First, it’s important to know that all trains in Russia run on Moscow time. So the 18.35 from Kaliningrad to Gdansk actually leaves at 17.35 local time. Add an hour already.

En route, the train passes through a border post in a forest between Russia and Poland, for which you can probably allow an hour on either side. The forest is of cold-war-style barbed wire which just leaves a gap wide enough for the train. It’s time-warp travel in every sense.

I checked my baggage for an anaesthetizing hit. I had some paracetamol, ear drops, a lucky icon calendar and some Russian railway sugar. Not really enough to knock me out for six hours. I can however recommend finding a talkative Australian and a carriage of cigarette smugglers. This passes the time rather well.

Cigarette smuggling is the premier economic activity of the Kaliningrad Oblast. When you take your seat on the train, don’t be surprised to find a little old Polish lady underneath it with a power screwdriver. At Kaliningrad Voksal, cigarette cartons are hidden in the seats, ventilation ducts, strip lighting, headlining, loos, everywhere. The old ladies then innocently take seats at a distance from their stash.

At the border, Russian and Polish guards board the train with power screwdrivers, climb all over you, take the train apart and put it back together again. None of the guards have guns in their holsters, only Black’n'Deckers.

Besides old ladies, does anyone really need to visit Gdansk? Well, there are many Lech Walesa posters around the place – including a huge mural at Gdansk’s Lech Walesa airport – which tell you that the town is the ‘crucible of modern democracy’ and ‘history started here’.

It’s all a bit of a horse laugh.  In the 1970s, the Gdansk shipyards provided employment for over 20,000 craftsmen. Today there are just 3,000 jobs and the skilled workforce is currently washing dishes or packing chickens in England. Or smuggling cigarettes. Solidarity is just a fondly remembered logo.

The Soviets were roundly – and rightly – criticised for a lack of infrastructure care in Poland. But at least they left things as they were.

This is the station as it was. Today the middle section is a McDonalds and the east wing a Kentucky Fried Chicken. There’s a huge illuminated KFC on the gable. The ornate windows are sadly covered with giant colour blowups of Happy Meals.
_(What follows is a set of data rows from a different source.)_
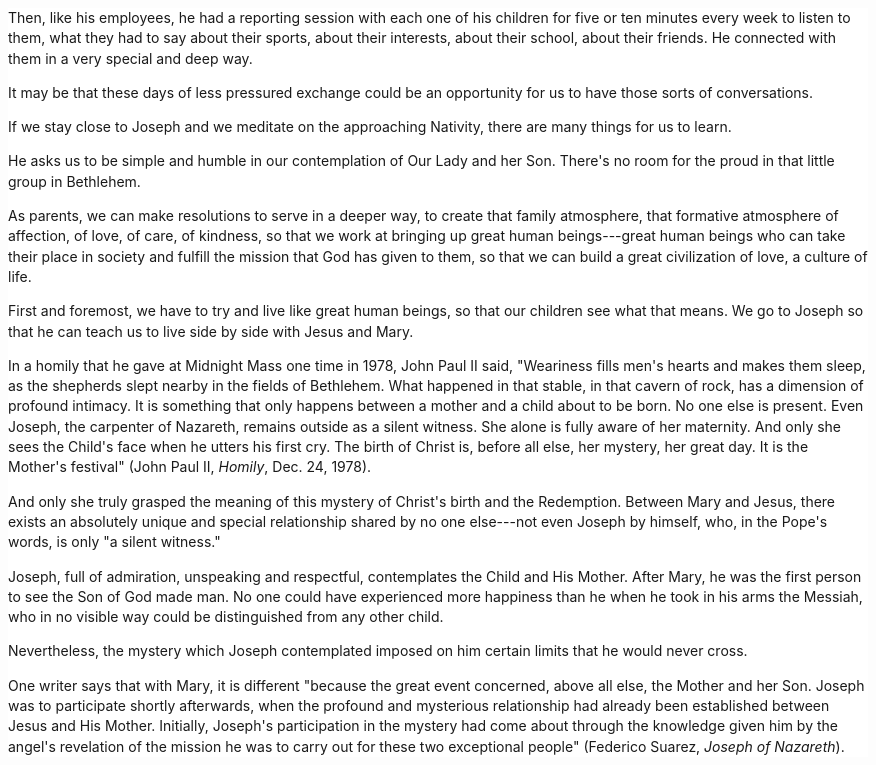 Then, like his employees, he had a reporting session with each one of
his children for five or ten minutes every week to listen to them, what
they had to say about their sports, about their interests, about their
school, about their friends. He connected with them in a very special
and deep way.

It may be that these days of less pressured exchange could be an
opportunity for us to have those sorts of conversations.

If we stay close to Joseph and we meditate on the approaching Nativity,
there are many things for us to learn.

He asks us to be simple and humble in our contemplation of Our Lady and
her Son. There\'s no room for the proud in that little group in
Bethlehem.

As parents, we can make resolutions to serve in a deeper way, to create
that family atmosphere, that formative atmosphere of affection, of love,
of care, of kindness, so that we work at bringing up great human
beings---great human beings who can take their place in society and
fulfill the mission that God has given to them, so that we can build a
great civilization of love, a culture of life.

First and foremost, we have to try and live like great human beings, so
that our children see what that means. We go to Joseph so that he can
teach us to live side by side with Jesus and Mary.

In a homily that he gave at Midnight Mass one time in 1978, John Paul II
said, "Weariness fills men\'s hearts and makes them sleep, as the
shepherds slept nearby in the fields of Bethlehem. What happened in that
stable, in that cavern of rock, has a dimension of profound intimacy. It
is something that only happens between a mother and a child about to be
born. No one else is present. Even Joseph, the carpenter of Nazareth,
remains outside as a silent witness. She alone is fully aware of her
maternity. And only she sees the Child\'s face when he utters his first
cry. The birth of Christ is, before all else, her mystery, her great
day. It is the Mother's festival" (John Paul II, *Homily*, Dec. 24,
1978).

And only she truly grasped the meaning of this mystery of Christ\'s
birth and the Redemption. Between Mary and Jesus, there exists an
absolutely unique and special relationship shared by no one else---not
even Joseph by himself, who, in the Pope\'s words, is only "a silent
witness."

Joseph, full of admiration, unspeaking and respectful, contemplates the
Child and His Mother. After Mary, he was the first person to see the Son
of God made man. No one could have experienced more happiness than he
when he took in his arms the Messiah, who in no visible way could be
distinguished from any other child.

Nevertheless, the mystery which Joseph contemplated imposed on him
certain limits that he would never cross.

One writer says that with Mary, it is different "because the great event
concerned, above all else, the Mother and her Son. Joseph was to
participate shortly afterwards, when the profound and mysterious
relationship had already been established between Jesus and His Mother.
Initially, Joseph\'s participation in the mystery had come about through
the knowledge given him by the angel\'s revelation of the mission he was
to carry out for these two exceptional people" (Federico Suarez, *Joseph
of Nazareth*).
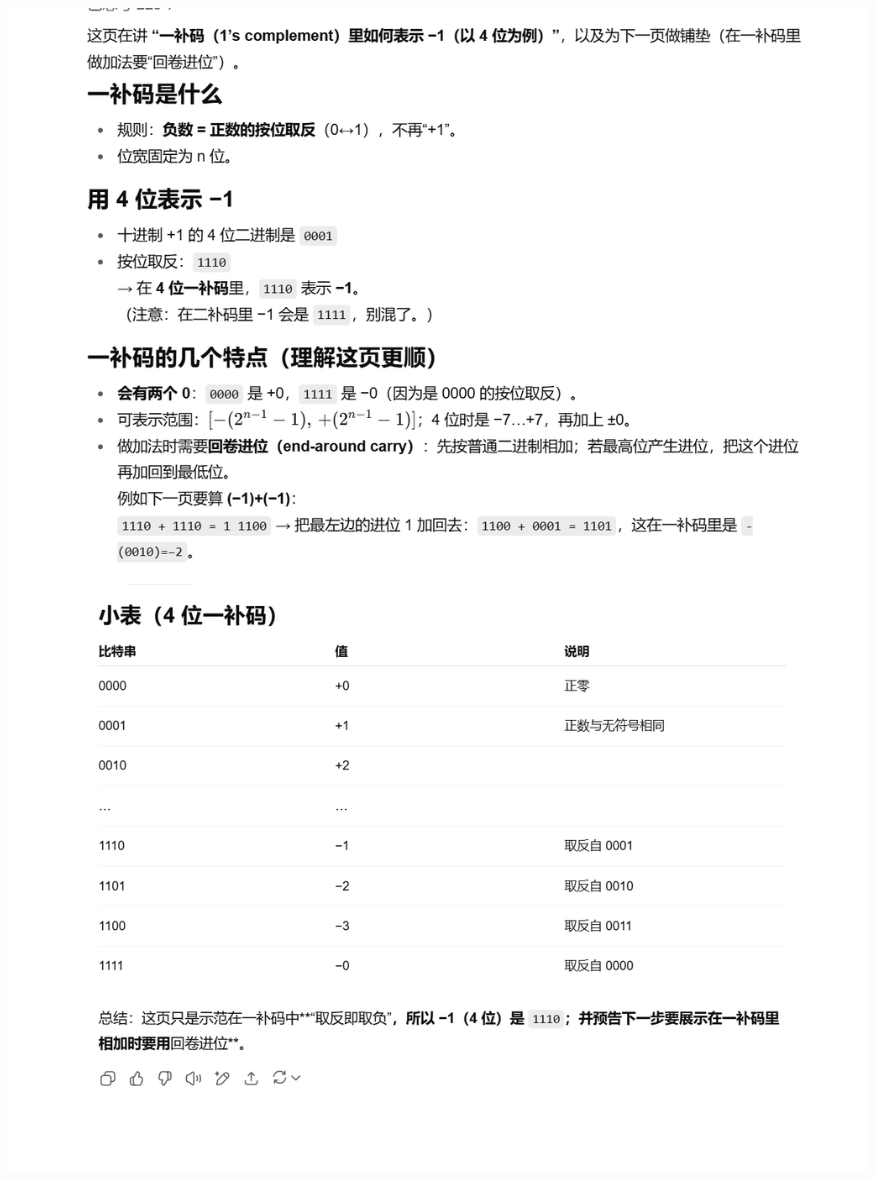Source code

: ![image-20250905140242815](reademem.assets/image-20250905140242815.png)

![image-20250905140249679](reademem.assets/image-20250905140249679.png)
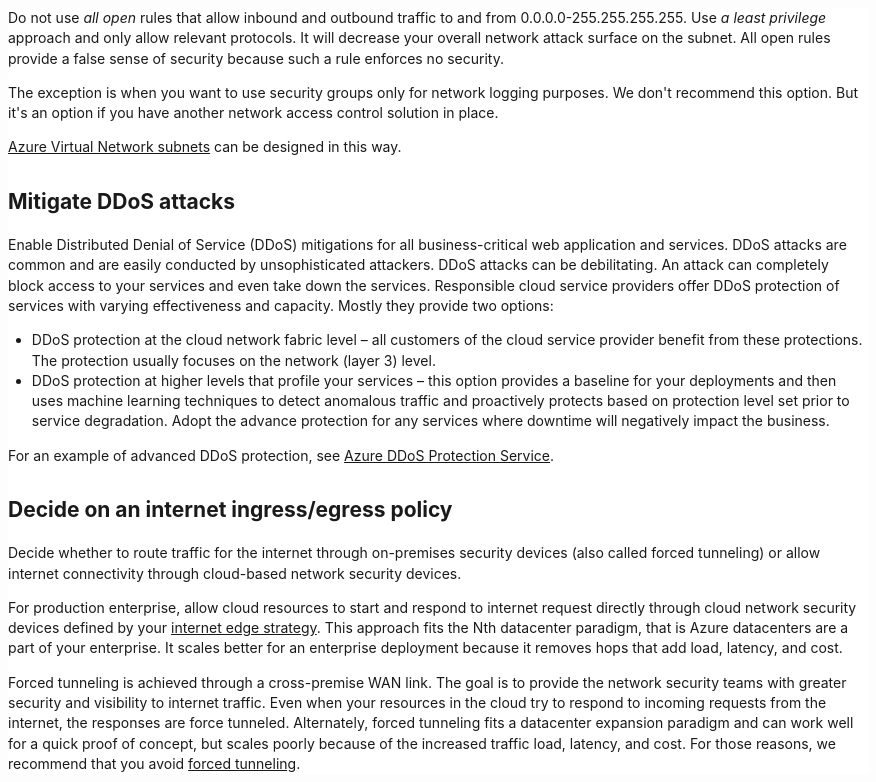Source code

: Do not use _all open_ rules that allow inbound and outbound traffic to and from 0.0.0.0-255.255.255.255. Use _a least privilege_ approach and only allow relevant protocols. It will decrease your overall network attack surface on the subnet. All open rules provide a false sense of security because such a rule enforces no security. 

The exception is when you want to use security groups only for network logging purposes. We don't recommend this option. But it's an option if you have another network access control solution in place.

[Azure Virtual Network subnets](https://almbok.com/office365/microsoft_cloud_it_architecture_resources) can be designed in this way.

## Mitigate DDoS attacks

Enable Distributed Denial of Service (DDoS) mitigations for all business-critical web application and services.
DDoS attacks are common and are easily conducted by unsophisticated attackers. DDoS attacks can be debilitating. An attack can completely block access to your services and even take down the services. 
Responsible cloud service providers offer DDoS protection of services with varying effectiveness and capacity. Mostly they provide two options:
- DDoS protection at the cloud network fabric level – all customers of the cloud service provider benefit from these protections. The protection usually focuses on the network (layer 3) level.
- DDoS protection at higher levels that profile your services – this option provides a baseline for your deployments and then uses machine learning techniques to detect anomalous traffic and proactively protects based on protection level set prior to service degradation.
Adopt the advance protection for any services where downtime will negatively impact the business.

For an example of advanced DDoS protection, see [Azure DDoS Protection Service](/azure/virtual-network/ddos-protection-overview).

## Decide on an internet ingress/egress policy
Decide whether to route traffic for the internet through on-premises security devices (also called forced tunneling) or allow internet connectivity through cloud-based network security devices.

For production enterprise, allow cloud resources to start and respond to internet request directly through cloud network security devices defined by your [internet edge strategy](#define-an-internet-edge-strategy). This approach fits the Nth datacenter paradigm, that is Azure datacenters are a part of your enterprise. It scales better for an enterprise deployment because it removes hops that add load, latency, and cost.

Forced tunneling is achieved through a cross-premise WAN link. The goal is to provide the network security teams with greater security and visibility to internet traffic. Even when your resources in the cloud try to respond to incoming requests from the internet, the responses are force tunneled. Alternately, forced tunneling fits a datacenter expansion paradigm and can work well for a quick proof of concept, but scales poorly because of the increased traffic load, latency, and cost. For those reasons, we recommend that you avoid [forced tunneling](/azure/vpn-gateway/vpn-gateway-about-forced-tunneling).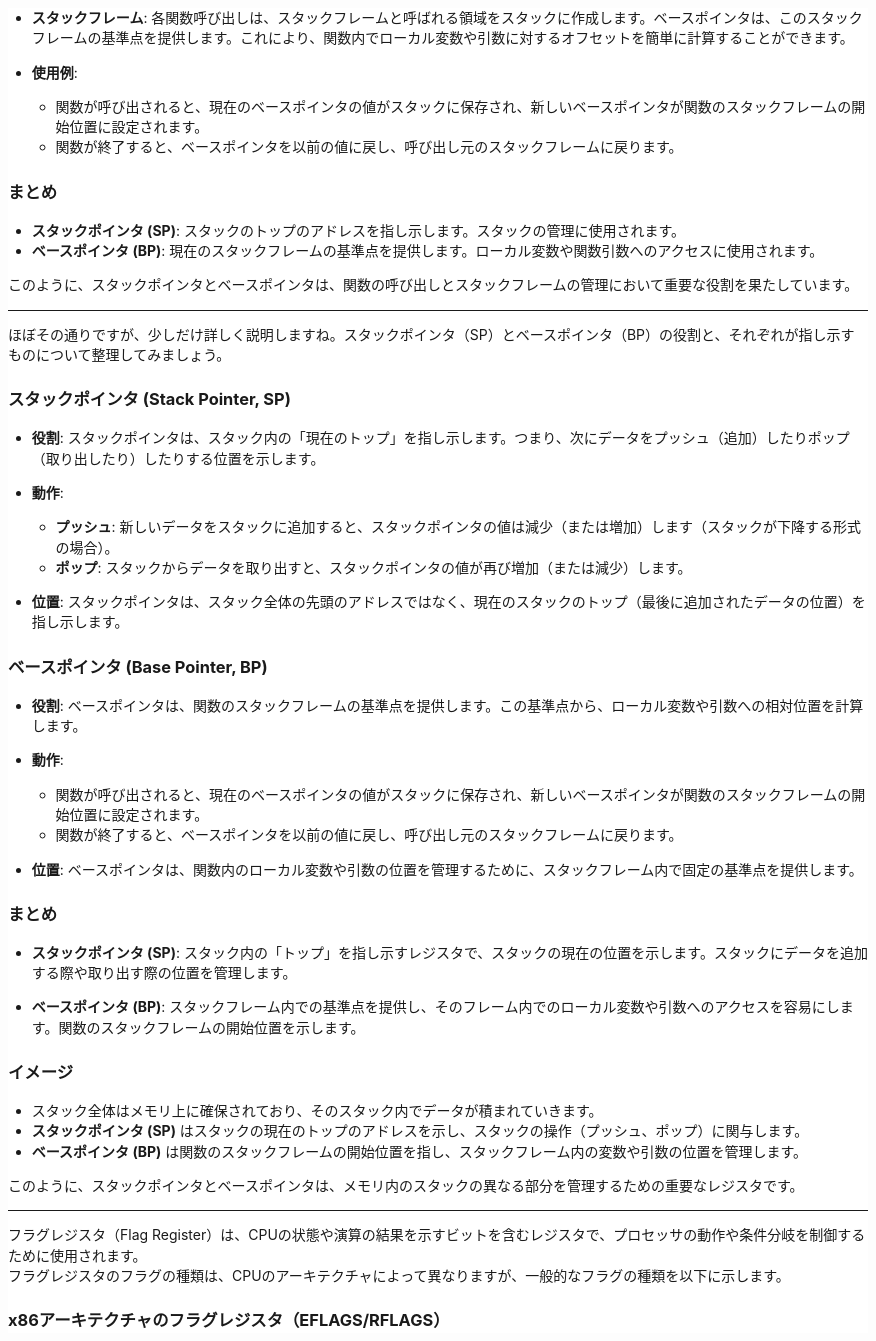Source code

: - **スタックフレーム**: 各関数呼び出しは、スタックフレームと呼ばれる領域をスタックに作成します。ベースポインタは、このスタックフレームの基準点を提供します。これにより、関数内でローカル変数や引数に対するオフセットを簡単に計算することができます。

- **使用例**:
  - 関数が呼び出されると、現在のベースポインタの値がスタックに保存され、新しいベースポインタが関数のスタックフレームの開始位置に設定されます。
  - 関数が終了すると、ベースポインタを以前の値に戻し、呼び出し元のスタックフレームに戻ります。

### まとめ

- **スタックポインタ (SP)**: スタックのトップのアドレスを指し示します。スタックの管理に使用されます。
- **ベースポインタ (BP)**: 現在のスタックフレームの基準点を提供します。ローカル変数や関数引数へのアクセスに使用されます。

このように、スタックポインタとベースポインタは、関数の呼び出しとスタックフレームの管理において重要な役割を果たしています。

---

ほぼその通りですが、少しだけ詳しく説明しますね。スタックポインタ（SP）とベースポインタ（BP）の役割と、それぞれが指し示すものについて整理してみましょう。

### スタックポインタ (Stack Pointer, SP)

- **役割**: スタックポインタは、スタック内の「現在のトップ」を指し示します。つまり、次にデータをプッシュ（追加）したりポップ（取り出したり）したりする位置を示します。

- **動作**:
  - **プッシュ**: 新しいデータをスタックに追加すると、スタックポインタの値は減少（または増加）します（スタックが下降する形式の場合）。
  - **ポップ**: スタックからデータを取り出すと、スタックポインタの値が再び増加（または減少）します。

- **位置**: スタックポインタは、スタック全体の先頭のアドレスではなく、現在のスタックのトップ（最後に追加されたデータの位置）を指し示します。

### ベースポインタ (Base Pointer, BP)

- **役割**: ベースポインタは、関数のスタックフレームの基準点を提供します。この基準点から、ローカル変数や引数への相対位置を計算します。

- **動作**:
  - 関数が呼び出されると、現在のベースポインタの値がスタックに保存され、新しいベースポインタが関数のスタックフレームの開始位置に設定されます。
  - 関数が終了すると、ベースポインタを以前の値に戻し、呼び出し元のスタックフレームに戻ります。

- **位置**: ベースポインタは、関数内のローカル変数や引数の位置を管理するために、スタックフレーム内で固定の基準点を提供します。

### まとめ

- **スタックポインタ (SP)**: スタック内の「トップ」を指し示すレジスタで、スタックの現在の位置を示します。スタックにデータを追加する際や取り出す際の位置を管理します。

- **ベースポインタ (BP)**: スタックフレーム内での基準点を提供し、そのフレーム内でのローカル変数や引数へのアクセスを容易にします。関数のスタックフレームの開始位置を示します。

### イメージ

- スタック全体はメモリ上に確保されており、そのスタック内でデータが積まれていきます。
- **スタックポインタ (SP)** はスタックの現在のトップのアドレスを示し、スタックの操作（プッシュ、ポップ）に関与します。
- **ベースポインタ (BP)** は関数のスタックフレームの開始位置を指し、スタックフレーム内の変数や引数の位置を管理します。

このように、スタックポインタとベースポインタは、メモリ内のスタックの異なる部分を管理するための重要なレジスタです。

---

フラグレジスタ（Flag Register）は、CPUの状態や演算の結果を示すビットを含むレジスタで、プロセッサの動作や条件分岐を制御するために使用されます。  
フラグレジスタのフラグの種類は、CPUのアーキテクチャによって異なりますが、一般的なフラグの種類を以下に示します。

### x86アーキテクチャのフラグレジスタ（EFLAGS/RFLAGS）
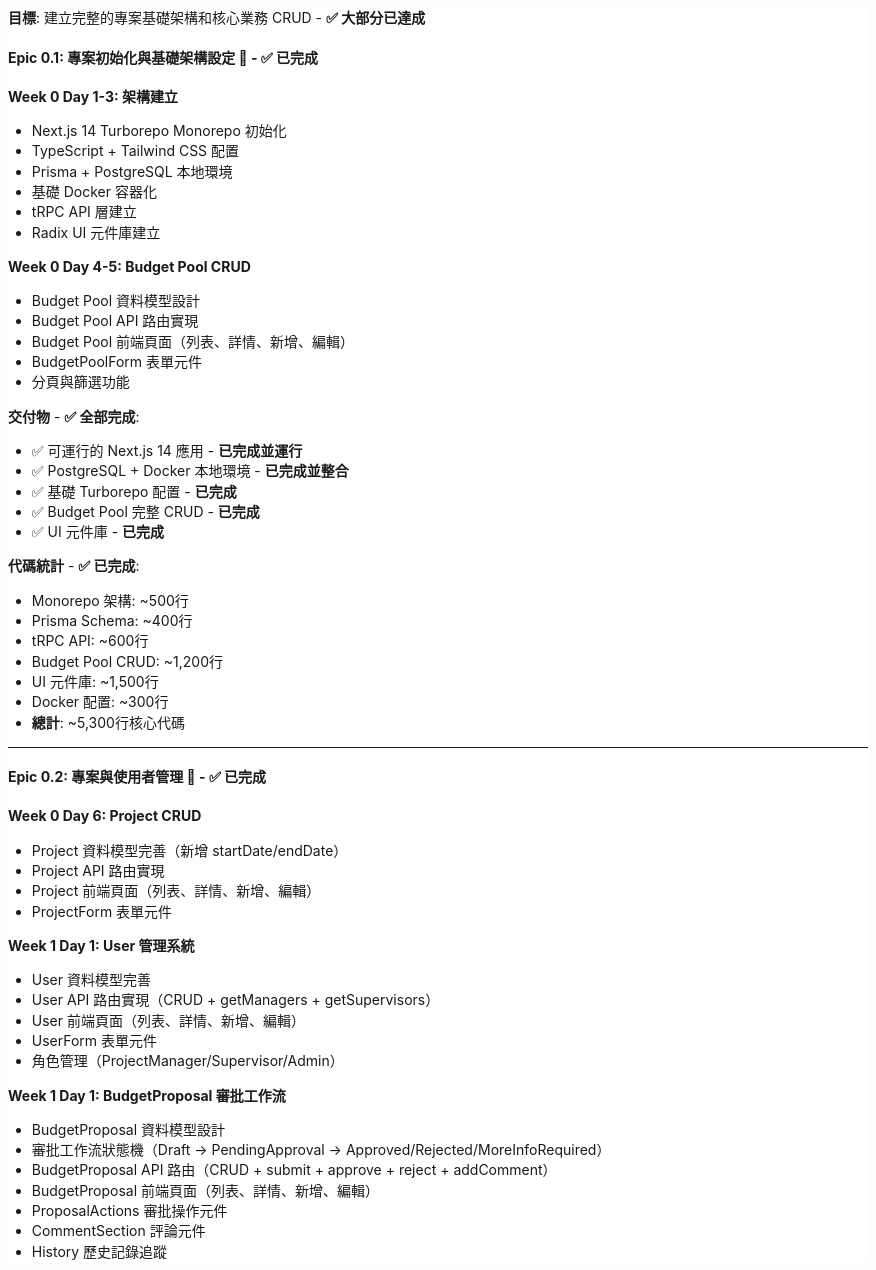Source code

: **目標**: 建立完整的專案基礎架構和核心業務 CRUD - **✅ 大部分已達成**

#### Epic 0.1: 專案初始化與基礎架構設定 🔴 - **✅ 已完成**

**Week 0 Day 1-3: 架構建立**
- Next.js 14 Turborepo Monorepo 初始化
- TypeScript + Tailwind CSS 配置
- Prisma + PostgreSQL 本地環境
- 基礎 Docker 容器化
- tRPC API 層建立
- Radix UI 元件庫建立

**Week 0 Day 4-5: Budget Pool CRUD**
- Budget Pool 資料模型設計
- Budget Pool API 路由實現
- Budget Pool 前端頁面（列表、詳情、新增、編輯）
- BudgetPoolForm 表單元件
- 分頁與篩選功能

**交付物** - **✅ 全部完成**:
- ✅ 可運行的 Next.js 14 應用 - **已完成並運行**
- ✅ PostgreSQL + Docker 本地環境 - **已完成並整合**
- ✅ 基礎 Turborepo 配置 - **已完成**
- ✅ Budget Pool 完整 CRUD - **已完成**
- ✅ UI 元件庫 - **已完成**

**代碼統計** - **✅ 已完成**:
- Monorepo 架構: ~500行
- Prisma Schema: ~400行
- tRPC API: ~600行
- Budget Pool CRUD: ~1,200行
- UI 元件庫: ~1,500行
- Docker 配置: ~300行
- **總計**: ~5,300行核心代碼

---

#### Epic 0.2: 專案與使用者管理 🔴 - **✅ 已完成**

**Week 0 Day 6: Project CRUD**
- Project 資料模型完善（新增 startDate/endDate）
- Project API 路由實現
- Project 前端頁面（列表、詳情、新增、編輯）
- ProjectForm 表單元件

**Week 1 Day 1: User 管理系統**
- User 資料模型完善
- User API 路由實現（CRUD + getManagers + getSupervisors）
- User 前端頁面（列表、詳情、新增、編輯）
- UserForm 表單元件
- 角色管理（ProjectManager/Supervisor/Admin）

**Week 1 Day 1: BudgetProposal 審批工作流**
- BudgetProposal 資料模型設計
- 審批工作流狀態機（Draft → PendingApproval → Approved/Rejected/MoreInfoRequired）
- BudgetProposal API 路由（CRUD + submit + approve + reject + addComment）
- BudgetProposal 前端頁面（列表、詳情、新增、編輯）
- ProposalActions 審批操作元件
- CommentSection 評論元件
- History 歷史記錄追蹤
All in all, it was a delight to return to Kaliningrad. Not only is Kaliningrad Voksal beautifully restored, with polished marble halls and new blue and gold uniforms for the ticket clerks, but the old Babushka in the cafe is always drunk and pretty quick to splosh around the wine and konyak. Really, this is the essential difference between Russia and Poland – liquidarity rather than solidarity.